If it's provably input-conditional then of course it's impossible. But the C implementation does not have to obey the sequence point rules or perform observable effects in the correct order for invocations that contain UB, and it doesn't have to implement "possible" non-UB-containing invocations if you can't find them. E.g. if you write a program to search for a counterexample for something like the Collantz Conjecture, that loops trying successively higher numbers until it finds one and then exits, GCC may compile that into a program that exits immediately (since looping forever is, arguably, undefined behaviour) - there's a real example of a program that does this for Fermat's Last Theorem.
> If it's provably input-conditional then of course it's impossible.
My entire point pertains to programs with input-conditional UB: that is, programs for which there exists an input that makes it result in UB, and there also exists an input that makes it not result in UB. Arguably, it would be more difficult for the implementation to prove that input-dependent UB is unconditional: that every possible input results in UB, or that no possible input results in UB.
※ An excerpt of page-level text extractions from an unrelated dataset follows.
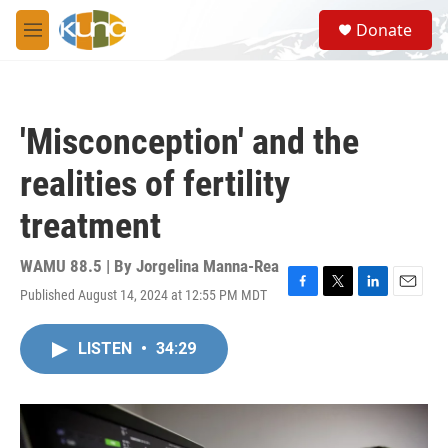
Skip to main content
S
Donate
e
M
a
e
r
n
c
u
h
'Misconception' and the
u
e
realities of fertility
r
y
treatment
WAMU 88.5 | By
Jorgelina Manna-Rea
Published August 14, 2024 at 12:55 PM MDT
F
T
L
E
a
w
i
m
c
i
n
a
LISTEN
•
34:29
e
t
k
i
b
t
e
l
o
e
d
o
r
I
k
n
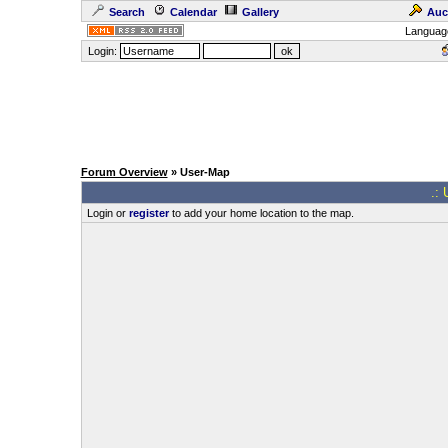
Search
Calendar
Gallery
Auc
Languag
Login:
Forum Overview
» User-Map
.: 
Login or
register
to add your home location to the map.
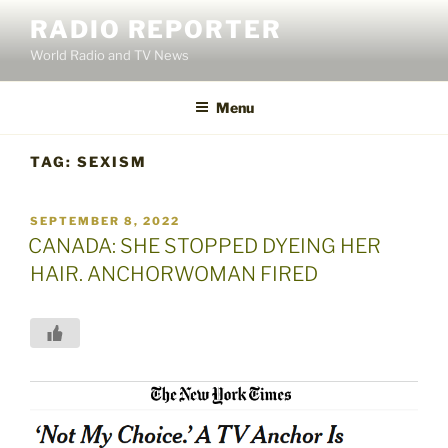
Skip
RADIO REPORTER
to
World Radio and TV News
content
Menu
TAG:
SEXISM
POSTED
SEPTEMBER 8, 2022
ON
CANADA: SHE STOPPED DYEING HER
HAIR. ANCHORWOMAN FIRED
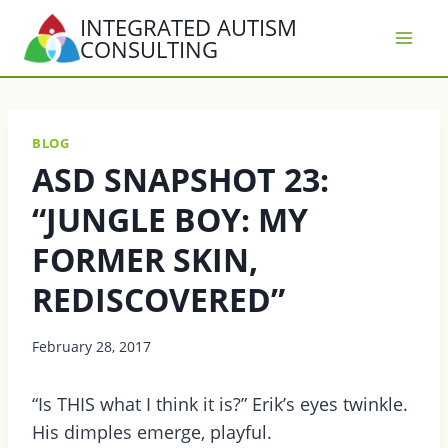
Skip
INTEGRATED AUTISM
to
CONSULTING
content
BLOG
ASD SNAPSHOT 23:
“JUNGLE BOY: MY
FORMER SKIN,
REDISCOVERED”
February 28, 2017
“Is THIS what I think it is?” Erik’s eyes twinkle.
His dimples emerge, playful.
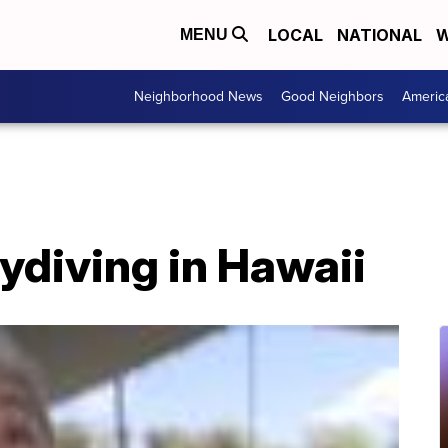
LOCAL
NATIONAL
W
MENU
Neighborhood News
Good Neighbors
Americ
ydiving in Hawaii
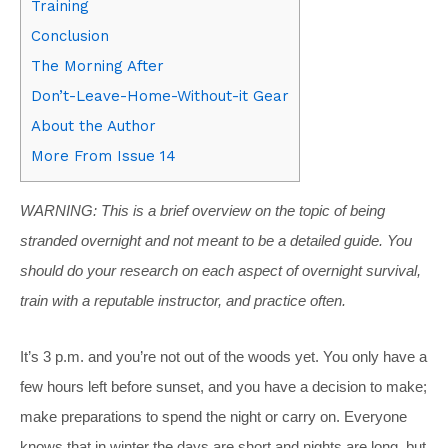
Training
Conclusion
The Morning After
Don’t-Leave-Home-Without-it Gear
About the Author
More From Issue 14
WARNING: This is a brief overview on the topic of being
stranded overnight and not meant to be a detailed guide. You
should do your research on each aspect of overnight survival,
train with a reputable instructor, and practice often.
It’s 3 p.m. and you’re not out of the woods yet. You only have a
few hours left before sunset, and you have a decision to make;
make preparations to spend the night or carry on. Everyone
knows that in winter the days are short and nights are long, but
> But the C implementation does not have to obey the sequence point rules or perform observable effects in the correct order for invocations that contain UB
Indeed, the standard places no requirements on the observable effects of an execution that eventually results in UB at some point in the future. But if the UB is input-conditional, then a "good" execution and a "bad" execution are indistinguishable until the point that the input is entered. Therefore, the implementation is required to correctly perform all observable effects sequenced prior to the input being entered, since otherwise it would produce incorrect behavior on the "good" input.
> E.g. if you write a program to search for a counterexample for something like the Collantz Conjecture, that loops trying successively higher numbers until it finds one and then exits, GCC may compile that into a program that exits immediately (since looping forever is, arguably, undefined behaviour) - there's a real example of a program that does this for Fermat's Last Theorem.
That only works because the loop has no observable effects, and the standard says it's UB if it doesn't halt, so the compiler can assume it does nothing but halts. As noted on https://blog.regehr.org/archives/140, if you try to print the resulting values, then the compiler is actually required to run the loop to determine the results, either at compile time or runtime. (If it correctly proves at compile time that the loop is infinite, only then can it replace the program with one that does whatever.)
It's also irrelevant, since my point is about programs with input-conditional UB, but the FLT program has unconditional UB.